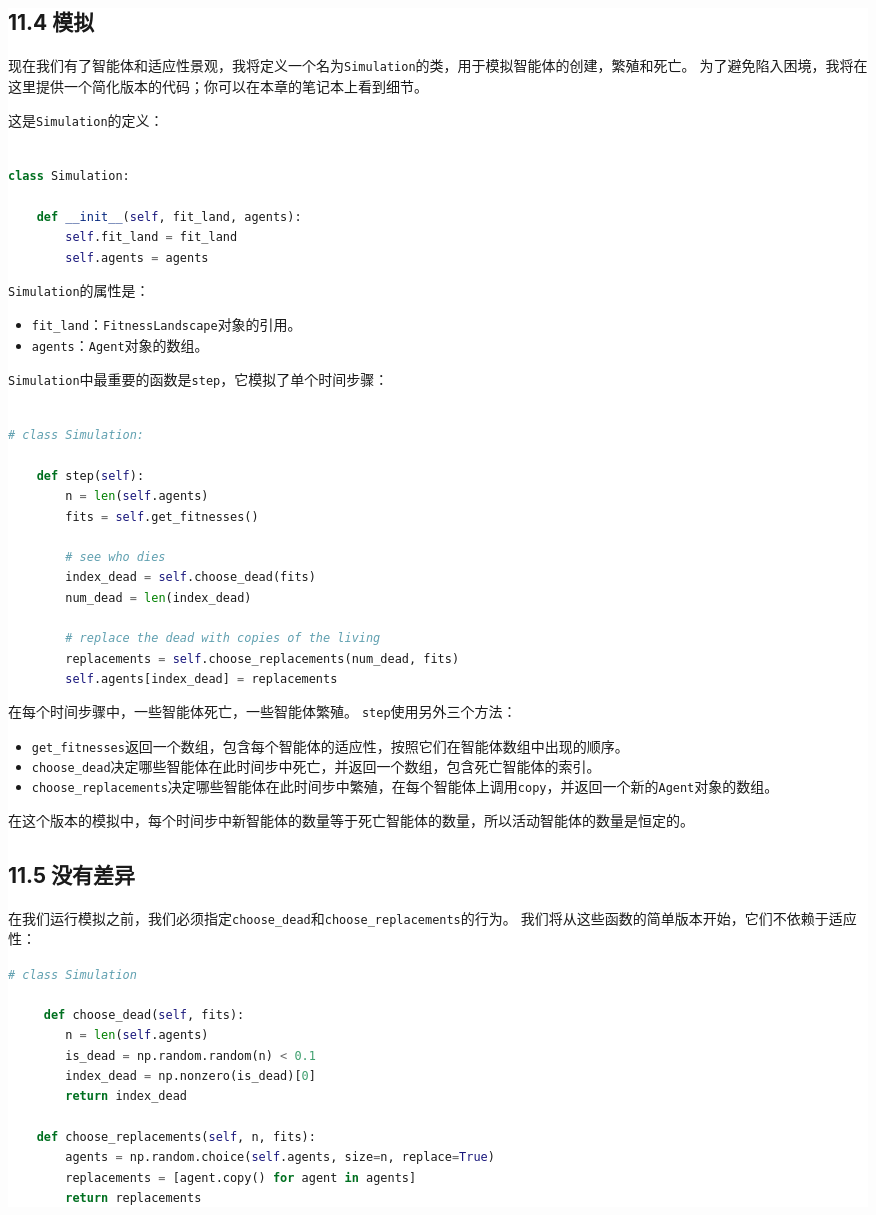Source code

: ## 11.4 模拟

现在我们有了智能体和适应性景观，我将定义一个名为`Simulation`的类，用于模拟智能体的创建，繁殖和死亡。 为了避免陷入困境，我将在这里提供一个简化版本的代码；你可以在本章的笔记本上看到细节。

这是`Simulation`的定义：

```py

class Simulation:

    def __init__(self, fit_land, agents):
        self.fit_land = fit_land
        self.agents = agents
```

`Simulation`的属性是：

+   `fit_land`：`FitnessLandscape`对象的引用。
+   `agents`：`Agent`对象的数组。

`Simulation`中最重要的函数是`step`，它模拟了单个时间步骤：

```py

# class Simulation:

    def step(self):
        n = len(self.agents)
        fits = self.get_fitnesses()

        # see who dies
        index_dead = self.choose_dead(fits)
        num_dead = len(index_dead)

        # replace the dead with copies of the living
        replacements = self.choose_replacements(num_dead, fits)
        self.agents[index_dead] = replacements
```

在每个时间步骤中，一些智能体死亡，一些智能体繁殖。 `step`使用另外三个方法：

+   `get_fitnesses`返回一个数组，包含每个智能体的适应性，按照它们在智能体数组中出现的顺序。
+   `choose_dead`决定哪些智能体在此时间步中死亡，并返回一个数组，包含死亡智能体的索引。
+   `choose_replacements`决定哪些智能体在此时间步中繁殖，在每个智能体上调用`copy`，并返回一个新的`Agent`对象的数组。

在这个版本的模拟中，每个时间步中新智能体的数量等于死亡智能体的数量，所以活动智能体的数量是恒定的。

## 11.5 没有差异

在我们运行模拟之前，我们必须指定`choose_dead`和`choose_replacements`的行为。 我们将从这些函数的简单版本开始，它们不依赖于适应性：

```py
# class Simulation

     def choose_dead(self, fits):
        n = len(self.agents)
        is_dead = np.random.random(n) < 0.1
        index_dead = np.nonzero(is_dead)[0]
        return index_dead

    def choose_replacements(self, n, fits):
        agents = np.random.choice(self.agents, size=n, replace=True)
        replacements = [agent.copy() for agent in agents]
        return replacements
```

::::::::::

For the records above, state the number of lines holding the string "copy", without further comment.

◆ YOUR SOLUTION ◆
2